> [What to work on]: Take the data below and copy exactly the lines starting at the one with "Alternatif Sorgulama Yöntemleri" and finishing at the one with "kazanmıştır. Aşı randevusu", both included.

Records to process START

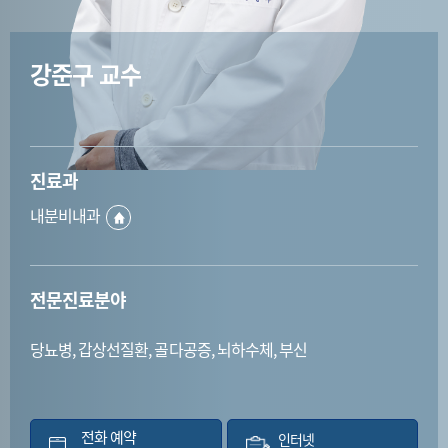
강준구 교수
진료과
내분비내과
전문진료분야
당뇨병, 갑상선질환, 골다공증, 뇌하수체, 부신
전화 예약
인터넷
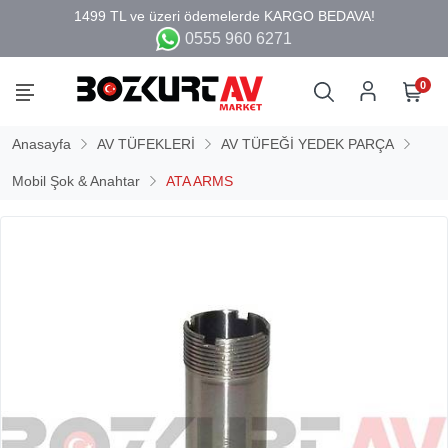
0555 960 6271
0
Anasayfa
AV TÜFEKLERİ
AV TÜFEĞİ YEDEK PARÇA
Mobil Şok & Anahtar
ATA ARMS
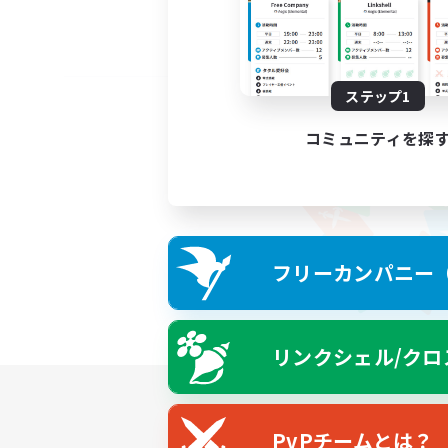
ステップ1
コミュニティを探
フリーカンパニー（F
リンクシェル/クロ
PvPチームとは？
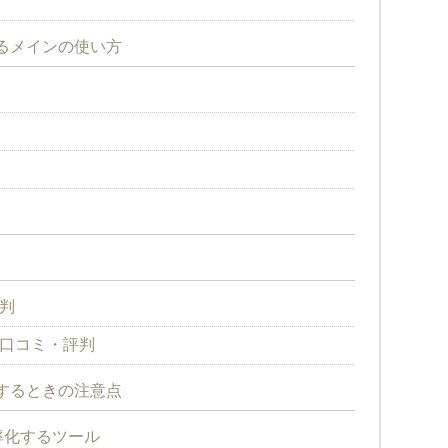
けるメインの使い方
評判
る口コミ・評判
入するときの注意点
率化するツール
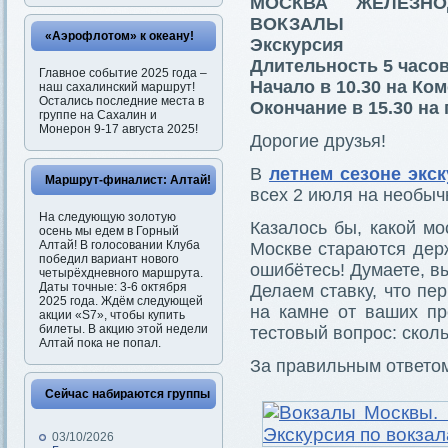
МОСКВА ЖЕЛЕЗНО
ВОКЗАЛЫ
«Аэрофлотом» к океану!
Экскурсия
Длительность 5 часо
Главное событие 2025 года –
Начало в 10.30 на К
наш сахалинский маршрут!
Остались последние места в
Окончание в 15.30 на
группе на Сахалин и
Монерон 9-17 августа 2025!
Дорогие друзья!
В
летнем сезоне экс
Маршрут-финалист: Алтай!
всех 2 июля на необыч
На следующую золотую
Казалось бы, какой мо
осень мы едем в Горный
Алтай! В голосовании Клуба
Москве стараются держ
победил вариант нового
ошибётесь! Думаете, в
четырёхдневного маршрута.
Даты точные: 3-6 октября
Делаем ставку, что пе
2025 года. Ждём следующей
на камне от ваших пр
акции «S7», чтобы купить
билеты. В акцию этой недели
тестовый вопрос: скол
Алтай пока не попал.
За правильным ответом
Сейчас набираются группы
03/10/2026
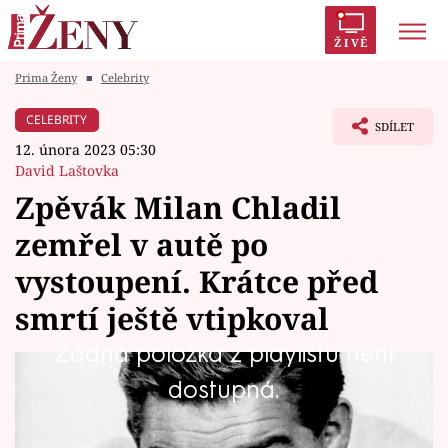
ŽIVĚ
Prima Ženy
■
Celebrity
Trendy:
Polabí
Inspekce
Prostřeno!
AYTO?
CELEBRITY
SDÍLET
Módní alarm
Zrádci
Proměny
12. února 2023 05:30
David Laštovka
Zpěvák Milan Chladil
zemřel v autě po
Témata
vystoupení. Krátce před
Celebrity
smrtí ještě vtipkoval
Žádná položka z playlistu není
Vztahy
Nezapomenutelný český zpěvák Milan Chladil
dostupná.
Seriály
by v těchto dnech oslavil 92. narozeniny. Jeho
smrt je dodnes zahalena tajemstvím a tvrdí se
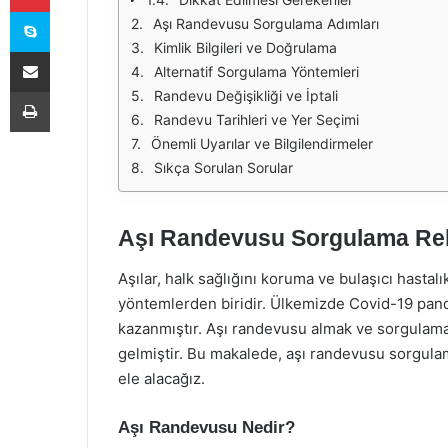
Skype
Aşı Randevusu Sorgulama Adımları
Kimlik Bilgileri ve Doğrulama
E-Posta ile paylaş
Alternatif Sorgulama Yöntemleri
Yazdır
Randevu Değişikliği ve İptali
Randevu Tarihleri ve Yer Seçimi
Önemli Uyarılar ve Bilgilendirmeler
Sıkça Sorulan Sorular
Aşı Randevusu Sorgulama Re
Aşılar, halk sağlığını koruma ve bulaşıcı hastal
yöntemlerden biridir. Ülkemizde Covid-19 pande
kazanmıştır. Aşı randevusu almak ve sorgulamak,
gelmiştir. Bu makalede, aşı randevusu sorgula
ele alacağız.
Aşı Randevusu Nedir?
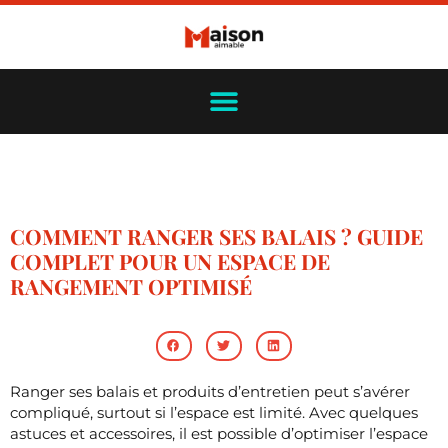
COMMENT RANGER SES BALAIS ? GUIDE
COMPLET POUR UN ESPACE DE
RANGEMENT OPTIMISÉ
Ranger ses balais et produits d’entretien peut s’avérer
compliqué, surtout si l’espace est limité. Avec quelques
astuces et accessoires, il est possible d’optimiser l’espace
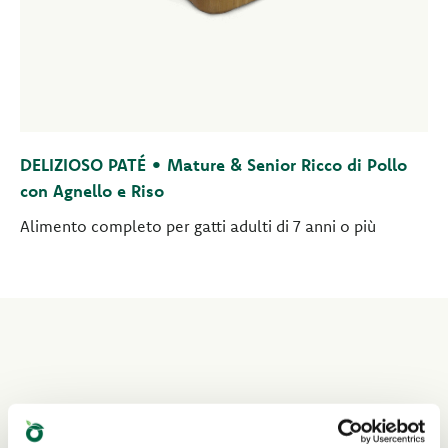
DELIZIOSO PATÉ • Mature & Senior Ricco di Pollo
con Agnello e Riso
Alimento completo per gatti adulti di 7 anni o più
Leggi anche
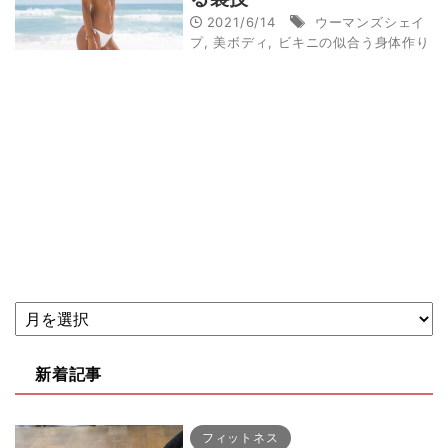
2021/6/14
ウーマンズシェイ
プ
,
美ボディ
,
ビキニの似合う身体作り
新着記事
フィットネス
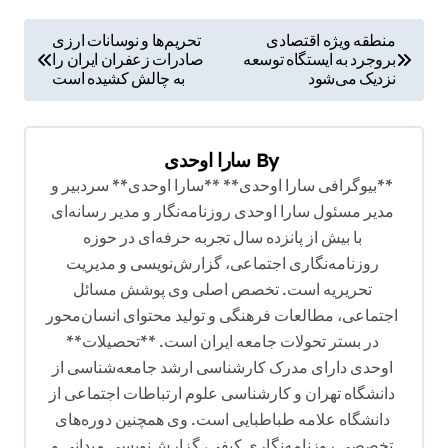
ر
منطقه ویژه اقتصادی
تحریم‌ها و نوسانات ارزی
بروجرد به ایستگاه توسعه
صادرات زعفران ایران را
ا
نزدیک می‌شود
به چالش کشیده است
ه
ب
By
سارا اوحدی
ر
**بیوگرافی سارا اوحدی** **سارا اوحدی** سردبیر و
ی
مدیر مسئول سارا اوحدی روزنامه‌نگار و مدیر رسانه‌ای
ن
با بیش از پانزده سال تجربه حرفه‌ای در حوزه
و
روزنامه‌نگاری اجتماعی، گزارش‌نویسی و مدیریت
تحریریه است. تخصص اصلی وی پوشش مسائل
ش
اجتماعی، مطالعات فرهنگی و تولید محتوای انسان‌محور
ت
در بستر تحولات جامعه ایران است. **تحصیلات**
ه
اوحدی دارای مدرک کارشناسی ارشد جامعه‌شناسی از
دانشگاه تهران و کارشناسی علوم ارتباطات اجتماعی از
دانشگاه علامه طباطبایی است. وی همچنین دوره‌های
تخصصی روزنامه‌نگاری کیفی، گزارش‌نویسی میدانی و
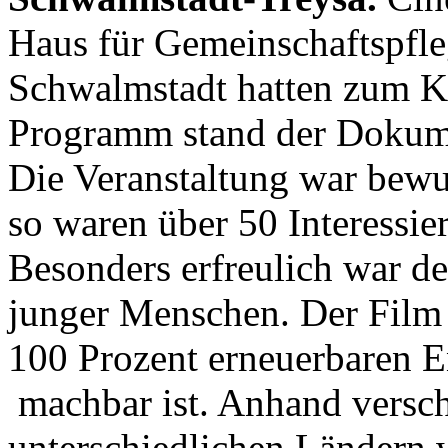
Haus für Gemeinschaftspfl
Schwalmstadt hatten zum K
Programm stand der Dokume
Die Veranstaltung war bewus
so waren über 50 Interessie
Besonders erfreulich war de
junger Menschen. Der Film 
100 Prozent erneuerbaren E
machbar ist. Anhand verschi
unterschiedlichen Ländern w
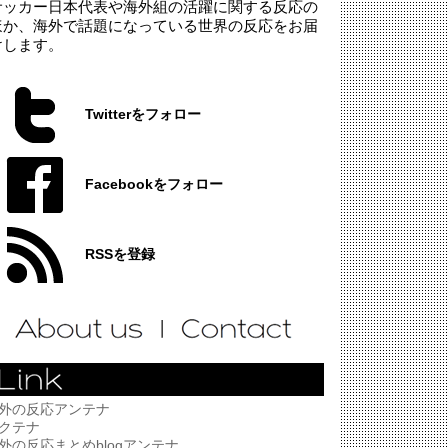
サッカー日本代表や海外組の活躍に関する反応の
ほか、海外で話題になっている世界の反応をお届
けします。
Twitterをフォロー
Facebookをフォロー
RSSを登録
外の反応アンテナ
クテナ
外の反応まとめblogアンテナ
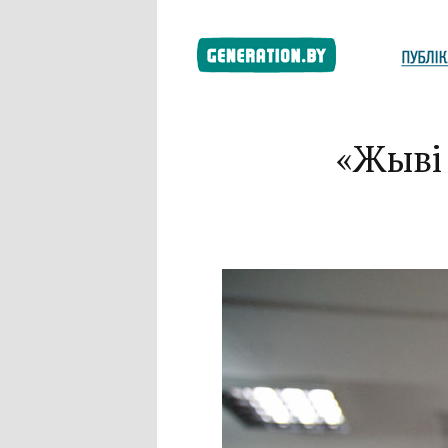
«Жыві 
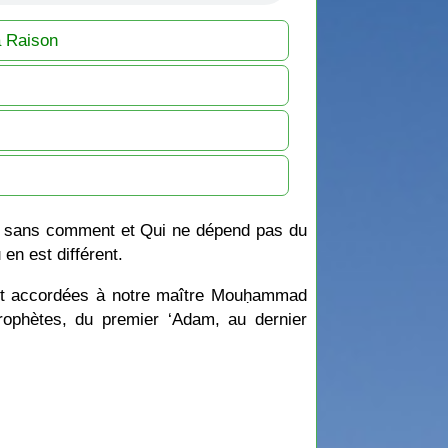
a Raison
it, sans comment et Qui ne dépend pas du
 en est différent.
ient accordées à notre maître Mouḥammad
 Prophètes, du premier ‘Adam, au dernier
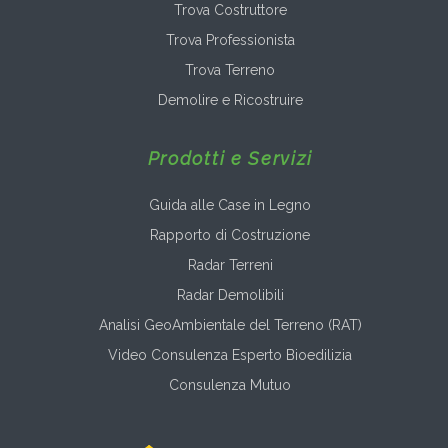
Trova Costruttore
Trova Professionista
Trova Terreno
Demolire e Ricostruire
Prodotti e Servizi
Guida alle Case in Legno
Rapporto di Costruzione
Radar Terreni
Radar Demolibili
Analisi GeoAmbientale del Terreno (RAT)
Video Consulenza Esperto Bioedilizia
Consulenza Mutuo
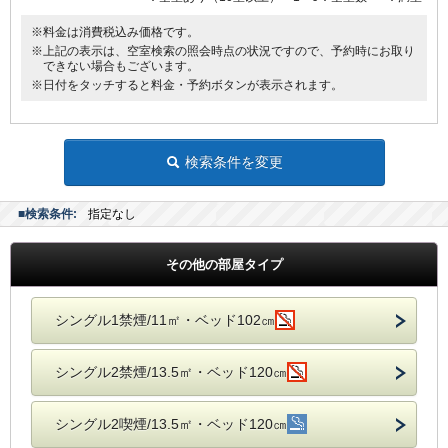
※料金は消費税込み価格です。
※上記の表示は、空室検索の照会時点の状況ですので、予約時にお取り
できない場合もございます。
※日付をタッチすると料金・予約ボタンが表示されます。
検索条件を変更
■検索条件:
指定なし
その他の部屋タイプ
シングル1禁煙/11㎡・ベッド102㎝
シングル2禁煙/13.5㎡・ベッド120㎝
シングル2喫煙/13.5㎡・ベッド120㎝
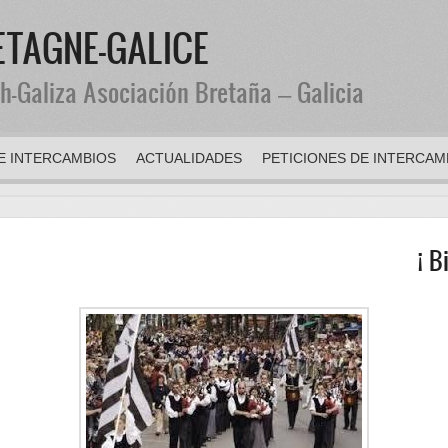
ETAGNE-GALICE
h-Galiza Asociación Bretaña – Galicia
E INTERCAMBIOS
ACTUALIDADES
PETICIONES DE INTERCAM
¡ Bienve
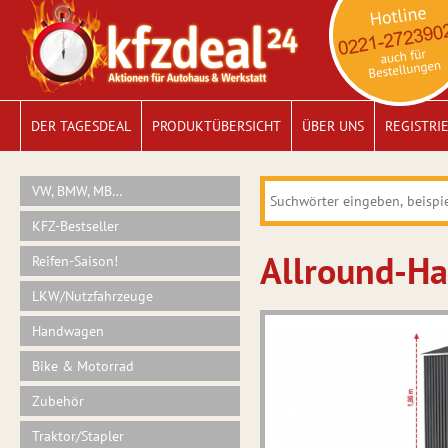
DER TAGESDEAL
PRODUKTÜBERSICHT
ÜBER UNS
REGISTRI
VW, BMW, MB…
KFZ-Bestseller
Allround-Ha
Reifen-Saison!
LKW/Nutzfahrzeuge
Handwagen
Bike & Motorrad
Zubehör
Traktor/Stapler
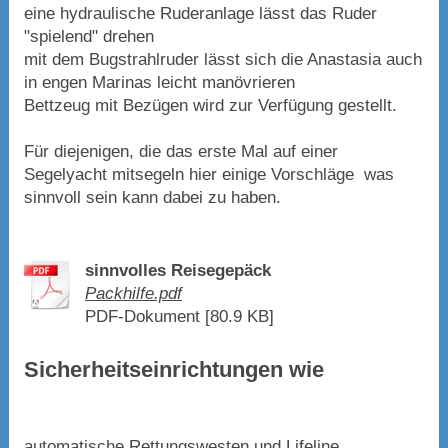
eine hydraulische Ruderanlage lässt das Ruder
"spielend" drehen
mit dem Bugstrahlruder lässt sich die Anastasia auch
in engen Marinas leicht manövrieren
Bettzeug mit Bezügen wird zur Verfügung gestellt.
Für diejenigen, die das erste Mal auf einer
Segelyacht mitsegeln hier einige Vorschläge was
sinnvoll sein kann dabei zu haben.
sinnvolles Reisegepäck
Packhilfe.pdf
PDF-Dokument [80.9 KB]
Sicherheitseinrichtungen wie
automatische Rettungswesten und Lifeline,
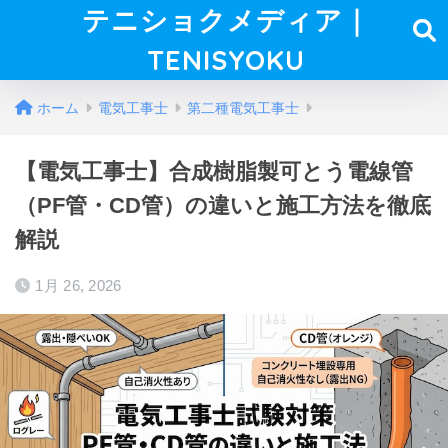
テニショクメディア｜
TENISYOKU
ホーム
電気工事士
第二種電気工事士
【電気工事士】合成樹脂製可とう電線管
（PF管・CD管）の違いと施工方法を徹底
解説
1月 26, 2026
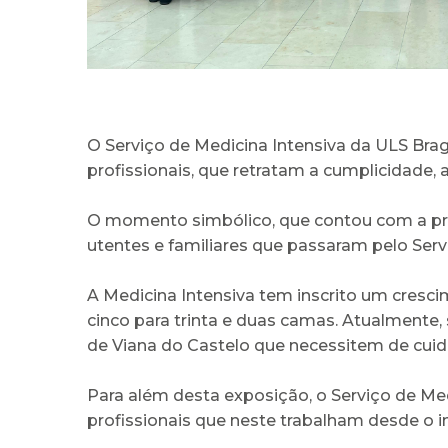
O Serviço de Medicina Intensiva da ULS Brag
profissionais, que retratam a cumplicidade, 
O momento simbólico, que contou com a pre
utentes e familiares que passaram pelo Serv
A Medicina Intensiva tem inscrito um cresci
cinco para trinta e duas camas. Atualmente,
de Viana do Castelo que necessitem de cuida
Para além desta exposição, o Serviço de M
profissionais que neste trabalham desde o in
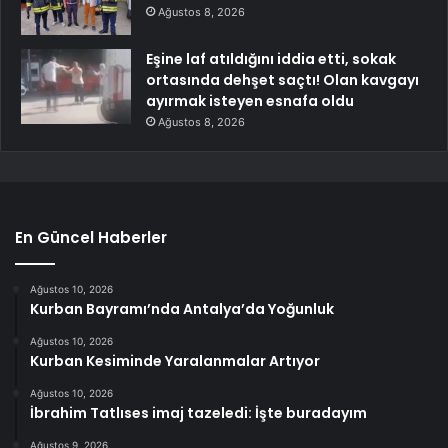
Ağustos 8, 2026
Eşine laf atıldığını iddia etti, sokak
ortasında dehşet saçtı! Olan kavgayı
ayırmak isteyen esnafa oldu
Ağustos 8, 2026
En Güncel Haberler
Ağustos 10, 2026
Kurban Bayramı’nda Antalya’da Yoğunluk
Ağustos 10, 2026
Kurban Kesiminde Yaralanmalar Artıyor
Ağustos 10, 2026
İbrahim Tatlıses imaj tazeledi: İşte buradayım
Ağustos 9, 2026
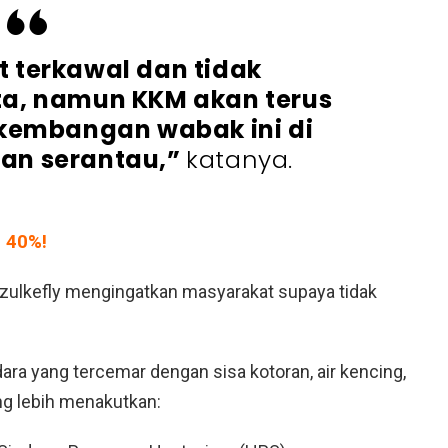
at terkawal dan tidak
ta, namun KKM akan terus
kembangan wabak ini di
dan serantau,”
katanya.
 40%!
 Dzulkefly mengingatkan masyarakat supaya tidak
ara yang tercemar dengan sisa kotoran, air kencing,
ang lebih menakutkan:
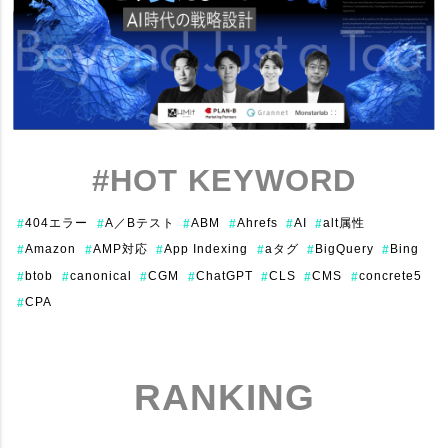
#HOT KEYWORD
404エラー
A／Bテスト
ABM
Ahrefs
AI
alt属性
#
#
#
#
#
#
Amazon
AMP対応
App Indexing
aタグ
BigQuery
Bing
#
#
#
#
#
#
btob
canonical
CGM
ChatGPT
CLS
CMS
concrete5
#
#
#
#
#
#
#
CPA
#
RANKING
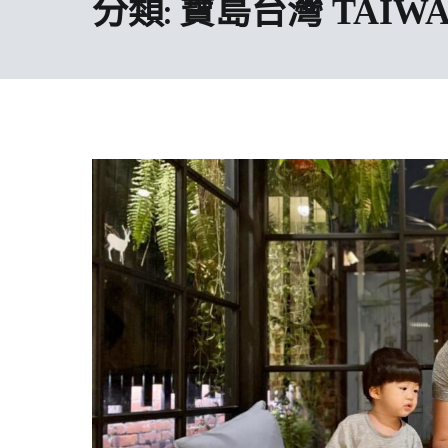
分類:
寶島台灣 TAIW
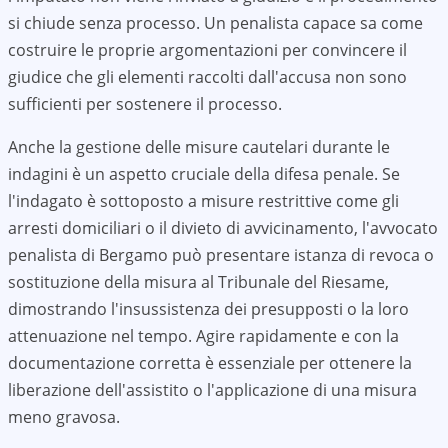
si chiude senza processo. Un penalista capace sa come
costruire le proprie argomentazioni per convincere il
giudice che gli elementi raccolti dall'accusa non sono
sufficienti per sostenere il processo.
Anche la gestione delle misure cautelari durante le
indagini è un aspetto cruciale della difesa penale. Se
l'indagato è sottoposto a misure restrittive come gli
arresti domiciliari o il divieto di avvicinamento, l'avvocato
penalista di
Bergamo
può presentare istanza di revoca o
sostituzione della misura al Tribunale del Riesame,
dimostrando l'insussistenza dei presupposti o la loro
attenuazione nel tempo. Agire rapidamente e con la
documentazione corretta è essenziale per ottenere la
liberazione dell'assistito o l'applicazione di una misura
meno gravosa.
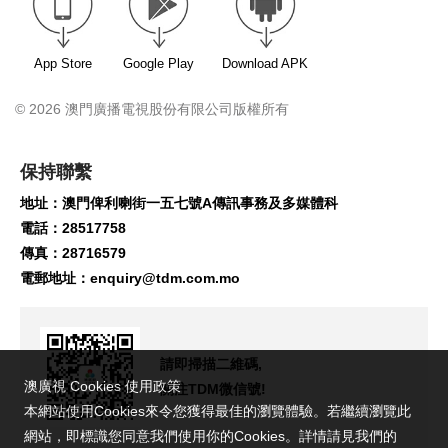
App Store
Google Play
Download APK
© 2026 澳門廣播電視股份有限公司版權所有
保持聯繫
地址：澳門俾利喇街一五七號A傳訊事務及多媒體科
電話：28517758
傳真：28716579
電郵地址：
enquiry@tdm.com.mo
請即掃描二維碼,
澳廣視 Cookies 使用政策
關注TDM微信號!
本網站使用Cookies來令您獲得最佳的瀏覽體驗。若繼續瀏覽此
網站，即標識您同意我們使用你的Cookies。詳情請見我們的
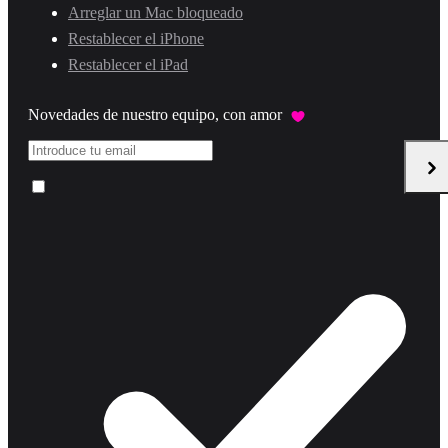
Arreglar un Mac bloqueado
Restablecer el iPhone
Restablecer el iPad
Novedades de nuestro equipo, con amor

Records to process END

> [Result for this exercise]:
Alternatif Sorgulama Yöntemleri
Yazdır
Randevu Değişikliği ve İptali
Randevu Tarihleri ve Yer Seçimi
Önemli Uyarılar ve Bilgilendirmeler
Sıkça Sorulan Sorular
Aşı Randevusu Sorgulama Re
Aşılar, halk sağlığını koruma ve bulaşıcı hastal
yöntemlerden biridir. Ülkemizde Covid-19 pande
kazanmıştır. Aşı randevusu almak ve sorgulamak,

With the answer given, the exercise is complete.